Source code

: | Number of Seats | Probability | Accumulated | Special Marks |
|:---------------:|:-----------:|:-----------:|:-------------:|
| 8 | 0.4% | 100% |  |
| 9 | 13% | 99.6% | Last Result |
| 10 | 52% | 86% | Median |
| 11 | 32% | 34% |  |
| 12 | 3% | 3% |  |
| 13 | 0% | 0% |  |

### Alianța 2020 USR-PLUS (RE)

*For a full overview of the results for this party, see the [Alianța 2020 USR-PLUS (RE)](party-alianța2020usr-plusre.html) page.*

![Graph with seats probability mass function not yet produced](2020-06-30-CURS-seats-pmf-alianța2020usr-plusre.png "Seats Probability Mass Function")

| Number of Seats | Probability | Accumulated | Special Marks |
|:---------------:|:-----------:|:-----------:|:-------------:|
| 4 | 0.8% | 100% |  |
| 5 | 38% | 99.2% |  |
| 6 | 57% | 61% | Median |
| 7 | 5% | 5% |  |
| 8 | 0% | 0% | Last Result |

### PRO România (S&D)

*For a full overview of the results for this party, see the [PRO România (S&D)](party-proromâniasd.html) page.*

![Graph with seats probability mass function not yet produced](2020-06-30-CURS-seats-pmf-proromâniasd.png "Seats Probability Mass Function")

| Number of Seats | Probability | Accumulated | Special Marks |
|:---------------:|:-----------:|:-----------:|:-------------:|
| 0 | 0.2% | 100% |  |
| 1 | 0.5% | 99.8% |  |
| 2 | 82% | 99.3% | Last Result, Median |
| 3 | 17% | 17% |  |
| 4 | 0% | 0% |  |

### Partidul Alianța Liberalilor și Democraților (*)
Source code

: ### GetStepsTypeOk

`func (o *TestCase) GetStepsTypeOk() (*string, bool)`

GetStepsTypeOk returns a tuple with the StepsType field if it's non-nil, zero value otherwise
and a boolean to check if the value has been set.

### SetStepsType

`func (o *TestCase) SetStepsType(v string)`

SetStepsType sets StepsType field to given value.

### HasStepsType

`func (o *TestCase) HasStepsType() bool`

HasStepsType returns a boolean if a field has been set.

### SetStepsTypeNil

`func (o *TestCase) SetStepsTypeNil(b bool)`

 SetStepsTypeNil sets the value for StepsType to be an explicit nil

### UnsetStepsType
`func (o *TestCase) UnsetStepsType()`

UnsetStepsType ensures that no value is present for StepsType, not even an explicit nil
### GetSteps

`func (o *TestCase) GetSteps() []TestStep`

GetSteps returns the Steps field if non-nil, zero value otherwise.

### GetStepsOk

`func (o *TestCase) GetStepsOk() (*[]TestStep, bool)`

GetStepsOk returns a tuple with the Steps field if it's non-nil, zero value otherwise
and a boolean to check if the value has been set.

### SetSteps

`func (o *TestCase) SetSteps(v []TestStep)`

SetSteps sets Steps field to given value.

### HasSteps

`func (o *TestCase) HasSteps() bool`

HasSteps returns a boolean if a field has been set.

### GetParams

> EXERCISE GOAL:
Looking only at the lines of the material above, count those containing "this" and give that number by itself.

> FINISHED EXERCISE:
2